--- Source text ---
· · · · ·
Graph Theory for Network Design

© Copyright 2011 Herbert J. Bernstein
Portions derived from
G22.3023 Special Topics of Industrial Interest
Network Design and Implementation
Lecture Notes Spring 84
© Copyright 1984, 1991
Herbert J. Bernstein & Max Goldstein


The tools of graph theory find extensive application in network design. For a grounding in the subject, see R.G. Busacker & T.L. Saaty, "Finite Graphs and Networks: An Introduction with Applications", McGraw-Hill, New York, 1965, 294 pp.

When we draw a picture of a communications network, it is usually as a set of nodes connected by communications lines. If we record the physical locations of the nodes as points in 3-space and the paths of the lines as curves in 3-space, the sets V, of points and E, of curves, constitute a "geometric graph". While there are communications design problems which require exact knowledge of node locations and line paths, as in cabling a room full of equipment, much can be learned from the abstract topology of the graph of a communications network.

The essential features we require are distinct labels for the nodes and lines, and a description of which lines connect which nodes. We will wish to supplement that information with line capacities and costs. For the nodes, define a set V of abstract vertices {v[i]}. For the lines, define a set, E, of abstract edges {e[i]}, and a mapping f, from E into VxV, the set of pairs of vertices. If we care about the permitted direction of flow of information, then, if f(e[k]) = (v[i],v[j]), v[i] will be the origin of the flow, and v[j] will be the sink for the flow. If we do not care about the direction, then (v[i],v[j]) will be considered equivalent to (v[j],v[i]).
· · · · ·
--- Source data ---
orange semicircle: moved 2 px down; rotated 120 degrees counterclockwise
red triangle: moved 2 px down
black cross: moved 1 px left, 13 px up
· · · · ·
--- To be done ---
1 – In the graph theory notes, what do the set of points and the set of curves form when node locations and line paths are recorded in 3-space?
2 – List every person named in the graph theory notes.
3 – Output the stretch of the graph theory notes from "The tools of" through "1965, 294 pp.", copied word for word.

--- Solutions to each task ---
1 – They form a "geometric graph".

2 – Herbert J. Bernstein, Max Goldstein, R.G. Busacker, T.L. Saaty

3 –
The tools of graph theory find extensive application in network design. For a grounding in the subject, see R.G. Busacker & T.L. Saaty, "Finite Graphs and Networks: An Introduction with Applications", McGraw-Hill, New York, 1965, 294 pp.